* _WHAT THE TASK REQUIRES_:
Give again every line from the one with "of human stomach" through the last line of the data, exactly, and leave out the lines before it.

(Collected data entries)
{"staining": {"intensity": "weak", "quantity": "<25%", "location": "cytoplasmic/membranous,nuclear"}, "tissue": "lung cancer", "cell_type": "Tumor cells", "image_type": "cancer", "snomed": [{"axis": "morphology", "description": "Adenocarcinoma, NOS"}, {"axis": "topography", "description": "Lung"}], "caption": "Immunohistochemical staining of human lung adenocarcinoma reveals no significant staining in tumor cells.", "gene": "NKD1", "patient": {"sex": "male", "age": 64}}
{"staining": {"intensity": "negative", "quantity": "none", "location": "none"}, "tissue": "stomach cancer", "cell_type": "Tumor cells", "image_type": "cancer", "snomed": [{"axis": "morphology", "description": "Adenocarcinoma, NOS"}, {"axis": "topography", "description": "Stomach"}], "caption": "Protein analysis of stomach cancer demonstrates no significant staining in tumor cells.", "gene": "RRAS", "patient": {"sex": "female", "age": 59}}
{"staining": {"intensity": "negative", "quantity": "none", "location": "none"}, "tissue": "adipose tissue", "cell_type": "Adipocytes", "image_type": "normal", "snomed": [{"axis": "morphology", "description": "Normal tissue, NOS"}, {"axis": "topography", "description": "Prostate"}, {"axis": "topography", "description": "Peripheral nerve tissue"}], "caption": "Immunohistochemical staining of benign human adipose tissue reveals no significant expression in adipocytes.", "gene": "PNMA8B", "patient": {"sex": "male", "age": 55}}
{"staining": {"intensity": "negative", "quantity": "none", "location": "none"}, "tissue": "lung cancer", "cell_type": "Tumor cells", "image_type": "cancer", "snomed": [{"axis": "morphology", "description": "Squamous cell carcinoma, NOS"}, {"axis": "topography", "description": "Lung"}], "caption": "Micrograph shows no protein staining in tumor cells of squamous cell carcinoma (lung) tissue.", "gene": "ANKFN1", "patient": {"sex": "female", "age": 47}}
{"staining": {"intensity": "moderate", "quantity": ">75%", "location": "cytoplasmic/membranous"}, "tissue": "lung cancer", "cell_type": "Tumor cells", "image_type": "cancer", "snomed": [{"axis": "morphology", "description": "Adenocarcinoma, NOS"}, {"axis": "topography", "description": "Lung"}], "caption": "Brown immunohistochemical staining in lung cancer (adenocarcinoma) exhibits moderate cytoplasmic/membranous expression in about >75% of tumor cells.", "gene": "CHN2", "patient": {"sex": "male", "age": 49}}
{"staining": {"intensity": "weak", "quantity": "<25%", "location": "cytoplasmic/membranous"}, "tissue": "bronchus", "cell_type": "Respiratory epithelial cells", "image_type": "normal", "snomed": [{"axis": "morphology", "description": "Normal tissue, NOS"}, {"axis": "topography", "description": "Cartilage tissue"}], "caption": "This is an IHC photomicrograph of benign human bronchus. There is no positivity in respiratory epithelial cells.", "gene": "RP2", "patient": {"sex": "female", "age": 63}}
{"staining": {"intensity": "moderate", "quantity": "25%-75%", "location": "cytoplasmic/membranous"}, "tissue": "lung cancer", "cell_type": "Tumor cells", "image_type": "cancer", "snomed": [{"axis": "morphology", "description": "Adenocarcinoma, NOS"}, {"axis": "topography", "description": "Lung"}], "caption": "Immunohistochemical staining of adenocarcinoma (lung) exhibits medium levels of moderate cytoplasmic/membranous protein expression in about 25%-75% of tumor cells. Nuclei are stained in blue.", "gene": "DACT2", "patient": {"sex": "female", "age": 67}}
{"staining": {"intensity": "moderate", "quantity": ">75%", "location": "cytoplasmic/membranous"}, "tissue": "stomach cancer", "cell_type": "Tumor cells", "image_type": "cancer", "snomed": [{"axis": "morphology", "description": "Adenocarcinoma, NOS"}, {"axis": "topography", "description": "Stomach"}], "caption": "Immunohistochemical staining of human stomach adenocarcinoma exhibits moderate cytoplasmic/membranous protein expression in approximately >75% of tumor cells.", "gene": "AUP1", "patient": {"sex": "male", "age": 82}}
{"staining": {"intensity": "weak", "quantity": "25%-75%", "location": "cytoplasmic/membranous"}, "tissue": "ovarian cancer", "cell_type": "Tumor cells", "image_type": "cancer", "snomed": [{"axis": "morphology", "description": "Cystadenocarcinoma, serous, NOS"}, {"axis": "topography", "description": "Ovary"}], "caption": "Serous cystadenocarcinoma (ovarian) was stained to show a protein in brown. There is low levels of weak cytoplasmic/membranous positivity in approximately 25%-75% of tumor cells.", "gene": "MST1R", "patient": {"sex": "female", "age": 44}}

* _ANSWER FOR THE TASK_:
{"staining": {"intensity": "moderate", "quantity": ">75%", "location": "cytoplasmic/membranous"}, "tissue": "stomach cancer", "cell_type": "Tumor cells", "image_type": "cancer", "snomed": [{"axis": "morphology", "description": "Adenocarcinoma, NOS"}, {"axis": "topography", "description": "Stomach"}], "caption": "Immunohistochemical staining of human stomach adenocarcinoma exhibits moderate cytoplasmic/membranous protein expression in approximately >75% of tumor cells.", "gene": "AUP1", "patient": {"sex": "male", "age": 82}}
{"staining": {"intensity": "weak", "quantity": "25%-75%", "location": "cytoplasmic/membranous"}, "tissue": "ovarian cancer", "cell_type": "Tumor cells", "image_type": "cancer", "snomed": [{"axis": "morphology", "description": "Cystadenocarcinoma, serous, NOS"}, {"axis": "topography", "description": "Ovary"}], "caption": "Serous cystadenocarcinoma (ovarian) was stained to show a protein in brown. There is low levels of weak cytoplasmic/membranous positivity in approximately 25%-75% of tumor cells.", "gene": "MST1R", "patient": {"sex": "female", "age": 44}}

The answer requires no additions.